**Your tasks:**
[1] In the biography of Manuel Pablo Ascunce Domenech, where was the family's residence in the capital?
[2] Carry on the biography of Manuel Pablo Ascunce Domenech from its last sentence.

**Text section:**
Manuel Pablo Ascunce Domenech

Died: November 26, 1961

He was born in Sagua la Grande, province of Villa Clara, a young Cuban who was murdered while teaching literacy at the hands of counter-revolutionary bands.

Manuel Pablo Ascunce Domenech, son of Evelia and Manuel, she a housewife and he an employee. His paternal grandparents were Eladio and Guillermina and his maternal grandparents, Vicente and Juana Rosa. Fate willed that this birth occur three days before another anniversary of José Martí's birthday was commemorated, as if chance had wanted to bestow this gift upon the Apostle of Cuba.

On January 23, 1947, nearly two years old, he was baptized in the Parish Church of Sagua. His godparents were Guillermina Hernández Santos and Arnaldo Hernández Solloa. It was a humble family, with the characteristics typical of the pseudo-republic era.

When Manuel was two years old, the family moved to the capital, to a residence located at Justicia No. 574, between Santa Felicia and Santa Ana, in the Luyanó neighborhood. His childhood was happy, surrounded by the love of his parents, grandparents, and his younger sister Mambla, his childhood companion, for whom he felt great affection. At the age of seven, his parents proposed that he make his first communion, to which he responded: "I don't want anything to do with priests." His insistence on this was so strong that Evelia and Manuel decided not to prepare him in Catholic doctrine, nor to speak with him about the subject again.

**Available data:**
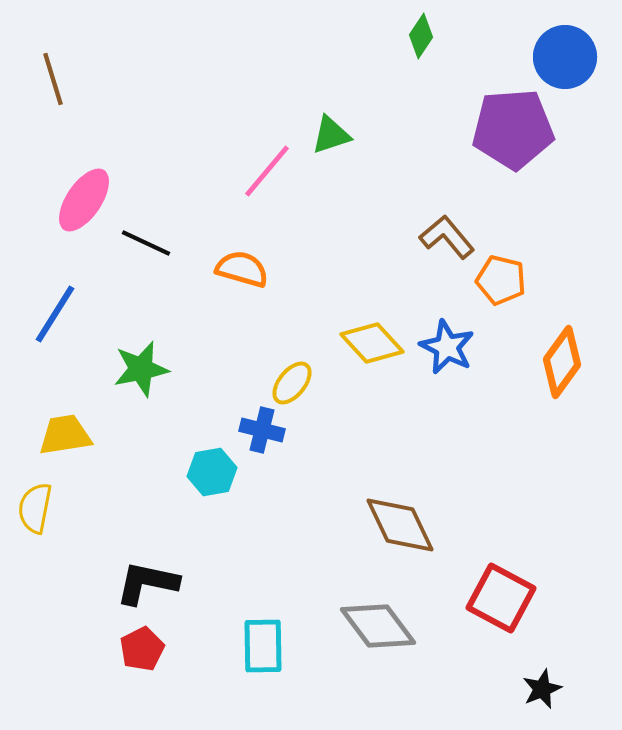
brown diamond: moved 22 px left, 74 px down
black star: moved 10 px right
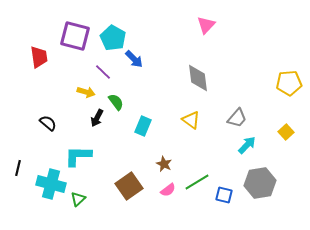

**Task responses:**
[1] Justicia No. 574, between Santa Felicia and Santa Ana, in the Luyanó neighborhood.

[2]
He completed his primary education in the schools "Santa Marta" and "El Éxito," in the Luyanó neighborhood itself, where he finished sixth grade in the 1957-58 school year, at the age of thirteen. From a very early age he proved to be a disciplined, calm, and studious student, with a serious character, though he enjoyed games and making jokes. He was always an example to his only sister Mambla. Evelia recounts that during Manuel's childhood, he loved animals and was generous. On one occasion his father bought him a pet to play ball with, but she noticed its absence, so she asked Manolito about it, to which he responded: "that he had lent it to a little friend because he didn't have one."

On several occasions his sister Mambla, who liked to play with sparrows that fell in the yard, watched as Manolito tried to return the chicks to their nests. He was very clean and vain; when he fell on the floor and got up, he never wiped his hands on his clothes, but rather with them held high, he would run to the bathroom to wash them.

He pursued secondary education at the "América" school, located on Herrera and Guanabacoa, Luyanó, where he took seventh grade and began eighth grade at another campus of the school in the same neighborhood. He loved parties very much, had a youthful character that earned him the confidence and affection of his classmates. He was a dark-haired boy, of fair complexion and very expressive eyes. He possessed extreme nobility, had nothing of his own, and felt great sensitivity for everything around him. Lately he was already taller than his father, according to his mother, and he always listened attentively to all of Fidel's speeches, as was customary in the family.

During his student years he joined in the defense of the Homeland, when faced with the mercenary attack at Playa Girón in April 1961, he was present in the guards for the protection of his secondary school if circumstances required it. He joined the Association of Rebel Youth (AJR).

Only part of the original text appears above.